A l’occasion de nouvelles crises sanitaires (chikungunya, menace de pandémie grippale), la nécessité d’évaluer la politique de veille et de sécurité sanitaires apparaît. Jean-François Girard remet un rapport d’évaluation et d’expertise en octobre 2006. Parallèlement, la sécurité alimentaire devient une mission interministérielle dans le nouveau cadre budgétaire institué par la LOLF.

1er janvier 2005
Création de la Haute Autorité de santé chargée de coordonner le travail des organismes de sécurité sanitaire et d’évaluation.

15 février 2005
L’Office parlementaire d’évaluation des choix scientifiques et technologiques (OPECST) présente un rapport d’évaluation de la loi du 1er juillet 1998 dans lequel il est très critique vis-à-vis de l’AFSSAPS.

17 février 2005
Présentation du plan gouvernemental sur la santé au travail qui prévoit l’intégration de la santé au travail dans le dispositif de sécurité sanitaire.

1er septembre 2005
Une ordonnance élargit les compétences de l’AFSSE qui devient l’Agence française de sécurité sanitaire de l’environnement et du travail (AFSSET).

26 octobre 2005
Publication du rapport de la mission d’information du Sénat sur le drame de l’amiante. Les rapporteurs, Gérard Dériot et Jean-Pierre Godefroy, mettent l’accent sur le retard pris par la France pour mettre en oeuvre les premières mesures de prévention.

Janvier 2006
En raison du virus chikungunya qui touche La Réunion depuis mars 2005, le préfet de l’île décide de différer la rentrée scolaire d’une semaine.

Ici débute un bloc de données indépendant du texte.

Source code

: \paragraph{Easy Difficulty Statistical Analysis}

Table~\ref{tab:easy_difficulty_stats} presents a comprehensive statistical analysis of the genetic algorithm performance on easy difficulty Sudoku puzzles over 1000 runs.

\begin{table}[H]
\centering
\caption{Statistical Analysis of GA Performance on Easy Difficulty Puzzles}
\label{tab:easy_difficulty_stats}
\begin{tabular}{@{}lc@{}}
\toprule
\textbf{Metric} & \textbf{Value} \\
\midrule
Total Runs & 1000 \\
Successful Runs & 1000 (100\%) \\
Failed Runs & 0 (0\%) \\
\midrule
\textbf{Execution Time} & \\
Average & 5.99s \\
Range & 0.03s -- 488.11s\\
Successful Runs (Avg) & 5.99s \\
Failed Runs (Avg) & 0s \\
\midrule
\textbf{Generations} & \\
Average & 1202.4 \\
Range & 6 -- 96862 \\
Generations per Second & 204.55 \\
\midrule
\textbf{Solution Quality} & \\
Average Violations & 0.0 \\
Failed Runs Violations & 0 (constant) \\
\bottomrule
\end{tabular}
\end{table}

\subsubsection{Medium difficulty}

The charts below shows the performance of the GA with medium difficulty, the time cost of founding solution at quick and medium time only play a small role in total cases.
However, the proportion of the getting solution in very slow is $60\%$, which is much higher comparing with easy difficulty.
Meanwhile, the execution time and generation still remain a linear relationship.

Le 28, l’INVS évalue à 30 000 le nombre de personnes touchées par l’épidémie depuis mars 2005.

1er janvier 2006
La loi de finances 2006 qui entre en vigueur est la première à appliquer l’intégralité du dispositif prévu par la LOLF. La gestion ’’en mode LOLF" est généralisée, en remplacement des règles de l’ordonnance de 1959. La sécurité sanitaire devient une mission du budget général.

8 juin 2006
Un rapport du Sénat, remis par Marie-Thérèse Hermange et Anne-Marie Payet, dénonce le manque de transparence dans le circuit des produits pharmaceutiques.

Octobre 2006
A la demande du ministre de la Santé, Xavier Bertrand, une mission, dirigée par Jean-François Girard, remet un rapport d’expertise et d’évaluation du dispositif de veille sanitaire. La mission formule des recommandations autour de quatre axes : renforcement de l’analyse stratégique, consolidation du dispositif de surveillance et de veille, mobilisation de la recherche, prise en compte des besoins territoriaux.

5 mars 2007
Promulgation de la loi 2007-294 relative à la préparation du système de santé à des menaces sanitaires de grande ampleur. La loi prévoit la création d’un corps de réserve sanitaire et d’un établissement public de préparation et de réponse aux urgences sanitaires (EPRUS).

27 juin 2007
Dans un rapport, la sénatrice Nicole Bricq évalue le fonctionnement des agences de sécurité sanitaire et énonce trois constats : la non satisfaction du principe de "bonne administration", la sous-optimisation des moyens alloués aux agences et la difficile adaptation des principes de la LOLF aux agences.

10 septembre 2007
Installation du premier conseil d’administration de l’EPRUS, présidé par Jean-Louis Buhl.

Février 2008
Publication de deux rapports, le rapport de Philippe Ritter et le rapport du député Yves Bur, sur les futures agences régionales de santé, chargées de mettre en place un pilotage territorial unifié de la politique de santé.

4 avril 2008
Le Conseil de modernisation des politiques publiques décide une vaste réforme des administrations de la santé : création des agences régionales de santé rassemblant les services déconcentrés de l’Etat, les services régionaux de l’Assurance maladie et les agences régionales de l’hospitalisation, réorganisation de l’administration centrale, enfin regroupement des agences sanitaires nationales afin de simplifier les conditions de leur pilotage par l’Etat, de réduire les risques de redondance et de rendre plus lisible l’ensemble du dispositif.